What makes us humans so predictable? Without going into the details of that answer, let’s thank God for that because being predictable translates into whatever we do isn’t random, especially the tests. This is where your eyes should be wide open with excitement and amazement. Yes it is true; this predictability can be called the fundamental flaw and this resulted in William Poundstone to claim that all kinds of MCQs have some general patterns that can be learnt and used to score well in the exam.
He went through 2,456 questions from different 100 tests from a plethora of sources and finally, claims that he has come up with a statistical pattern. However, before you dive into this guide, be warned in words of Poundstone; ‘a guessing strategy is useful to the extent that it beats random guessing’. That translates into; the actual knowledge of the subject does matter and this guide only helps you with those difficult questions that you have to guess by improving your guess work.
Whatever you have learned over the course of years regarding test taking – Forget it. Why? Because what you have learned is what the test setters know as well and that is how they will trap you. You have been told not to opt for ‘all of the above’ or ‘none of the above’ options.
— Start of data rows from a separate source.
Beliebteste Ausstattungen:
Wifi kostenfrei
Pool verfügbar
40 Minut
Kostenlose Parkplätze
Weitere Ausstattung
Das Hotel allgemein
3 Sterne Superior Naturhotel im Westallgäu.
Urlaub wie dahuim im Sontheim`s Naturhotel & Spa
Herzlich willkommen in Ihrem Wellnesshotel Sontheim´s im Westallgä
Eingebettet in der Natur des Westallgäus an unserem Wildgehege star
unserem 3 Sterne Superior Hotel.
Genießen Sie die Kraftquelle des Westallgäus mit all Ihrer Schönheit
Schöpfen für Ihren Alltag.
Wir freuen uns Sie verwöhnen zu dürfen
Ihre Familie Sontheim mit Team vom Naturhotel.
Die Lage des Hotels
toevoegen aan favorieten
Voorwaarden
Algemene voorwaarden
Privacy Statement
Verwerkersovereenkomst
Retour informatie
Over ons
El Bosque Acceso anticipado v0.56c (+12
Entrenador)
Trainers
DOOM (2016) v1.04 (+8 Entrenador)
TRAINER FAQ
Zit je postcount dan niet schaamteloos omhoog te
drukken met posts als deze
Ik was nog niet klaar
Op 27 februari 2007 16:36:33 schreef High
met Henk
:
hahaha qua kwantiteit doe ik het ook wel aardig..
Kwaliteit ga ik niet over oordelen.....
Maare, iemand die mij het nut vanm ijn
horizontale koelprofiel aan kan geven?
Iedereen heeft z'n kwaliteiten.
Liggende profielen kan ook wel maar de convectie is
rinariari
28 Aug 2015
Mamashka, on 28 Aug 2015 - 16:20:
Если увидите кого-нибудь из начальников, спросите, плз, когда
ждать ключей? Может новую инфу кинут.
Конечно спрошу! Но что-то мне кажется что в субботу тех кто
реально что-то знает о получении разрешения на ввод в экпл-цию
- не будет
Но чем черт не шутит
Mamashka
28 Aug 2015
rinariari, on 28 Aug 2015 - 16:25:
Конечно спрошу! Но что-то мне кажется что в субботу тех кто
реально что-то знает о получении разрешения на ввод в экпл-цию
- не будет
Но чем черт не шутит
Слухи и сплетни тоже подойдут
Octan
However, as per Poundstone these options were correct 52% of the time and choosing such answer choices gives you a 90% more chance of scoring a right answer! The tip over here is; unlearn what you have learned.
This you might have observed as well; if you look at the answer sheet for the consecutive questions, you will notice that the answer choices are never the same for them. For example question 1 has option A as answer and question 2 has option D as answer; then it is safe to assume that question 2’s correct answer will not be option A or D. Poundstone, however, reminds again that ‘knowledge trumps out guessing’ and that you should first cross out the answers you know are wrong, based on facts.
In words of Poundstone; ‘Test makers have to make sure that right answers are indisputably right. Often this demands some qualifying language. They may not try so hard with wrong answers.’ So if you do have a longer than usual answer options there’s a very high chance for that option to be the correct answer!
When you are looking at the options, try and ascertain the option that is an outlier. Once you’ve done that, cross out the options that have a similar meaning. Poundstone says; ‘It’s hard to see how one could be unambiguously correct and the other unambiguously wrong’. In simple words; the option that is not similar to others – aka outlier – will be wrong and you can cross it out right away.